EXTRACT TO READ –
--------------------

# Goat Art Pyography/ Mushroom Art



## OutdoorDreamer (Mar 29, 2012)

Pyography or "wood burnings" of anything you'd like on natural canvasses. The mushrooms I use are found growing on trees, picked during the fall and winter, and dried out. The smooth face makes a great canvas for wood burning. I do a lot of wildlife scenes and pet portraits. Here's some examples. The Nubian doe and kid scene is for sale at $40 shipped. Prices range from $25 for the smallest mushrooms to $75 and up for the huge ones. I normally display them on a photo frame stand, and can also make bases for them like for the deer mushroom. I take Paypal. Please send me a note if interested 
Nina









































































I also do drawings.


----------



## maple hill farm tina (Mar 14, 2010)

What size (in inches) is the goat one? These are really, really nice. Can you do them from a photograph?


----------



## milkmaid (Sep 15, 2010)

WWWWWWOOOOOOWWWW!!! :shocked: Those are beautiful!!!!


----------



## groovyoldlady (Jul 21, 2011)

Those are AMAZING!!!!


----------



## ThreeHavens (Oct 20, 2011)

Stunning!


----------



## milk and honey (Oct 31, 2010)

Very, very Nice! and on Mushrooms!!! Too cool! Who woulda thought?


----------



## toth boer goats (Jul 20, 2008)

Beautiful...........


----------



## OutdoorDreamer (Mar 29, 2012)

Thank you all!

--------------------

WHAT THE TASK ASKS –
Answer these from the mushroom art thread:
1. For what price is the Nubian doe and kid scene offered?
2. Besides wood burnings, what else does OutdoorDreamer say they do?
3. What measurement of the goat piece does maple hill farm tina ask about?

--------------------

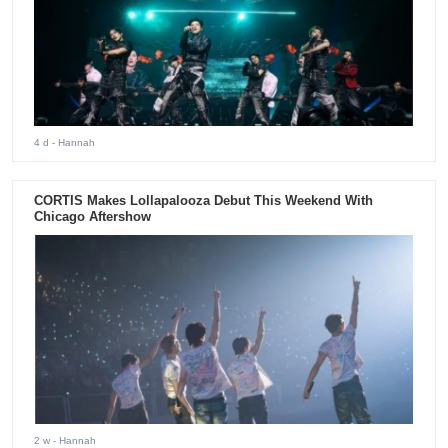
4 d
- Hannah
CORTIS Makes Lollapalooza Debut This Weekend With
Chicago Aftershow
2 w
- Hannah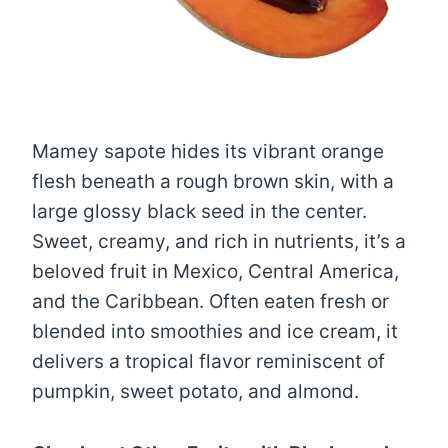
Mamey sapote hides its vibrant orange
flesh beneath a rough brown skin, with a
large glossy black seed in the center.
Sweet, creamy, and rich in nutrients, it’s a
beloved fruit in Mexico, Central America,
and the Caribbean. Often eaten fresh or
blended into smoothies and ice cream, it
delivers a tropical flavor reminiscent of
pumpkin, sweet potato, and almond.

--------------------

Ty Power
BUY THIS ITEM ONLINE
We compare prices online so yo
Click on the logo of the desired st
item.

--------------------

TASK OUTPUT –
1. $40 shipped.
2. Drawings.
3. Its size in inches.